La risa infantil se convirtió en un grito desgarrador. Y en ese momento, todos comprendieron que el verdadero juego apenas comenzaba.
La noche se deslizaba por las rendijas de la casa, cubriendo todo con un manto de oscuridad. Los Martínez se habían reunido en la sala, tratando de mantener la calma después del grito que resonó por toda la casa. La luz titilante de una lámpara apenas iluminaba las sombras que se arrastraban en las esquinas, creando formas grotescas que parecían moverse con vida propia.
“¿Qué fue eso?” preguntó Sofía, su voz temblando. La mirada de su madre se posó en el espejo cubierto, como si esperara que de repente, su superficie reflejara algo más que solo la habitación vacía.
“Quizás solo sea una broma de algún niño del pueblo”, sugirió Javier, pero la incredulidad en su voz no ocultaba el terror que crecía en su interior. El silencio que siguió se sentía denso, como si la casa estuviera conteniendo la respiración, esperando algo que ninguno de ellos podía prever.
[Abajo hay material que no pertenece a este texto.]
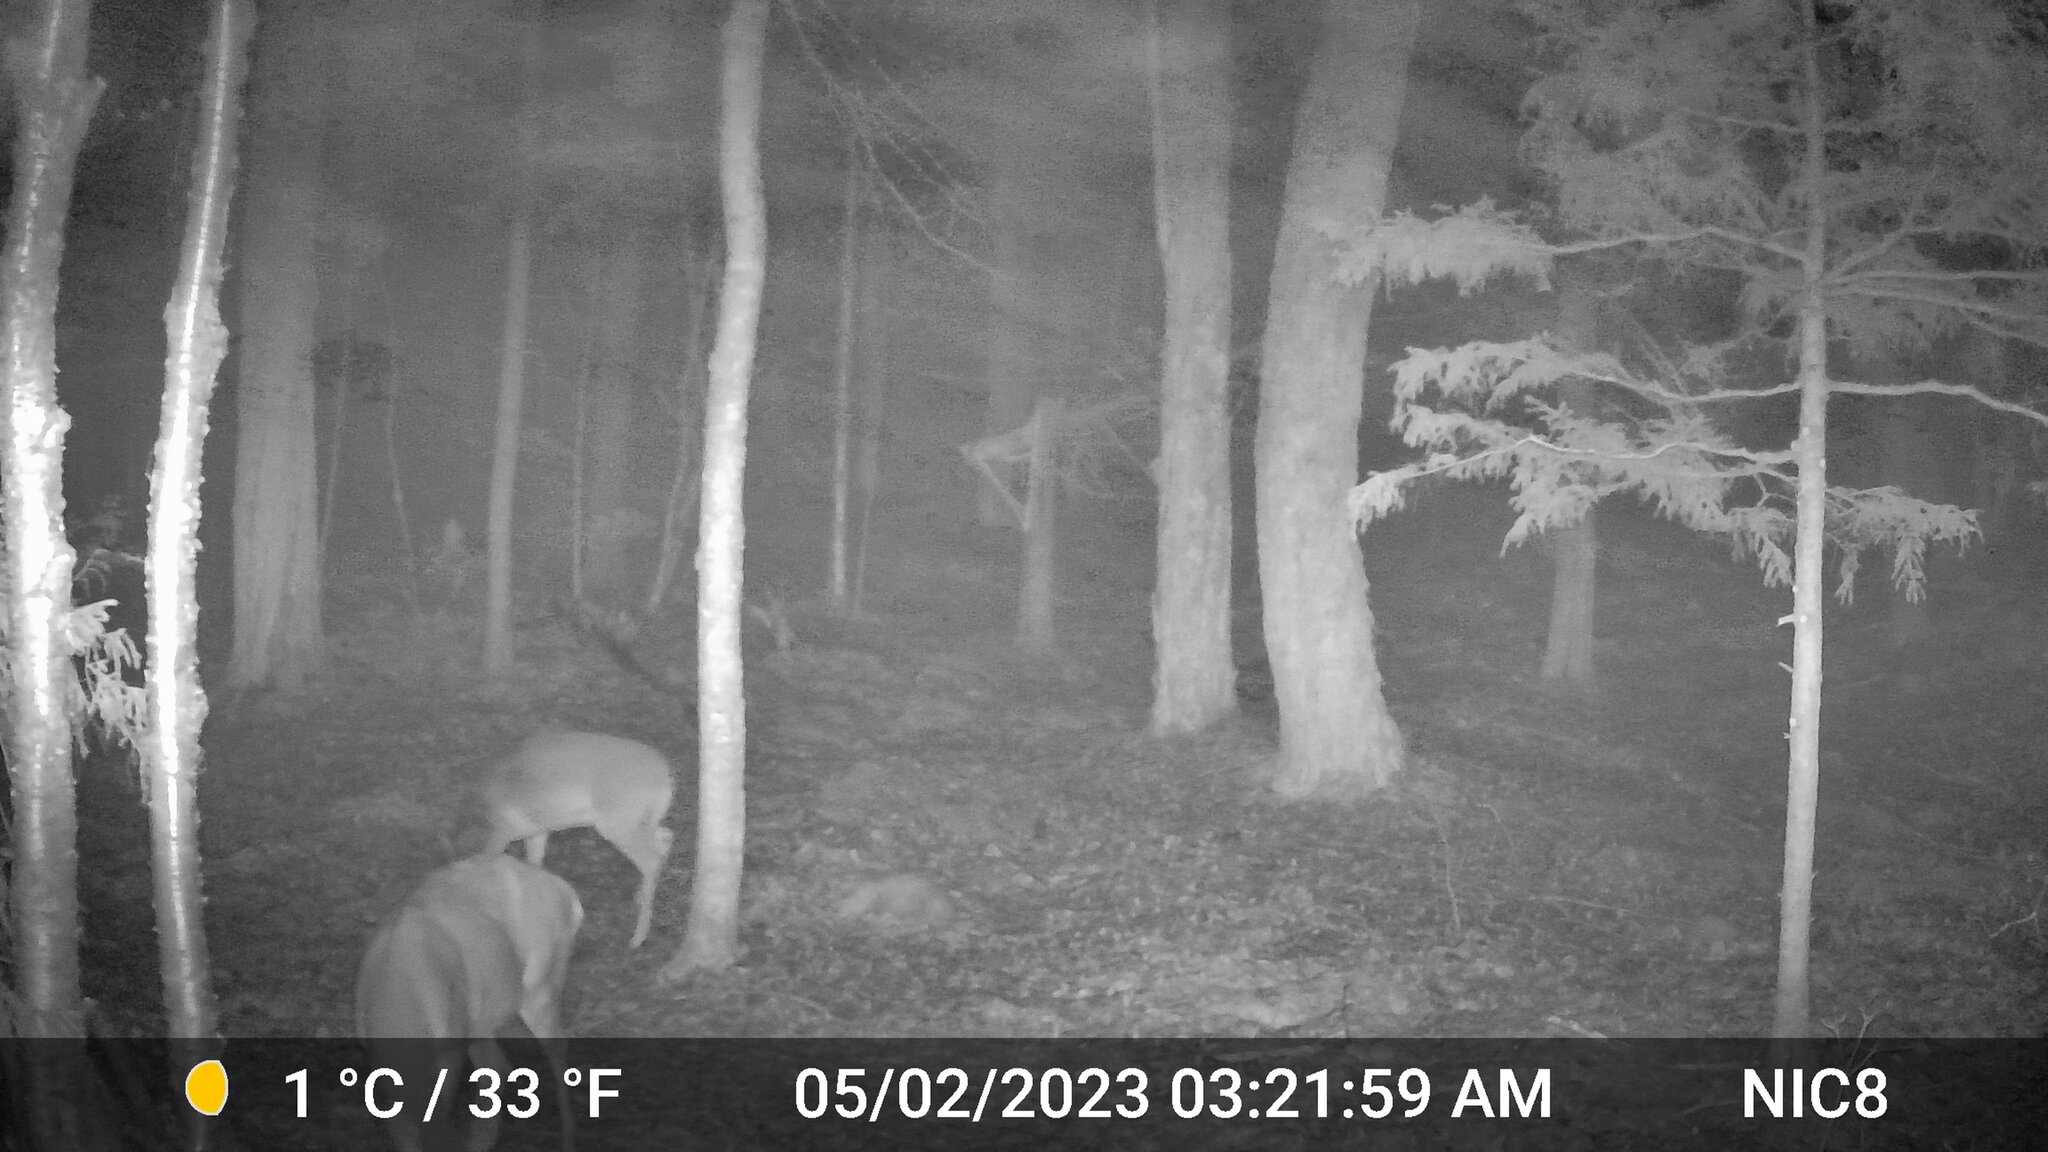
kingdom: Animalia
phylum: Chordata
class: Mammalia
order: Artiodactyla
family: Cervidae
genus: Odocoileus
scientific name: Odocoileus virginianus
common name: White-tailed deer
Esa noche, mientras los ecos del grito se desvanecían en sus mentes, los susurros comenzaron a filtrarse nuevamente. Esta vez, eran más claros, más insistentes. “Ven a jugar…” resonaban, como si el viento mismo llevara las palabras de un lado a otro, atrapándolas en la red de oscuridad que envolvía la casa. Elena, con el corazón latiendo en su pecho, intentó ignorarlos, pero el sonido parecía meterse bajo su piel, un escalofrío que no podía sacudirse.
A la mañana siguiente, decidieron explorar la casa en busca de respuestas. Mientras se adentraban en los cuartos polvorientos, la atmósfera se volvía cada vez más pesada. Cada paso resonaba en el silencio, y el aire se tornaba denso, cargado de una sensación inquietante. Las paredes parecían estar llenas de miradas, como si cada tablón de madera estuviera observando sus movimientos.
En la habitación más alejada, encontraron un viejo baúl. La tapa estaba entreabierta, como si hubiera sido invocada por alguna fuerza externa. Sofía, con un impulso que no pudo controlar, se acercó y lo abrió. Dentro, había juguetes antiguos: un oso de peluche con un ojo cosido, una muñeca de porcelana con una sonrisa inquietante y un trompo que, al tocarlo, comenzó a girar lentamente, como si alguien invisible lo empujara.
“Esto es raro”, murmuró Javier, sintiéndose observado. “Deberíamos dejarlo aquí.” Pero Sofía ya había tomado la muñeca. En el momento en que la sostuvo, un escalofrío recorrió su espalda. La muñeca parecía mirar hacia otro lado, como si supiera algo que ellos ignoraban.
De repente, un viento frío atravesó la habitación, arrastrando consigo un susurro claro: “Ella quiere jugar…” La voz era infantil, pero había un matiz de malicia que heló la sangre en sus venas.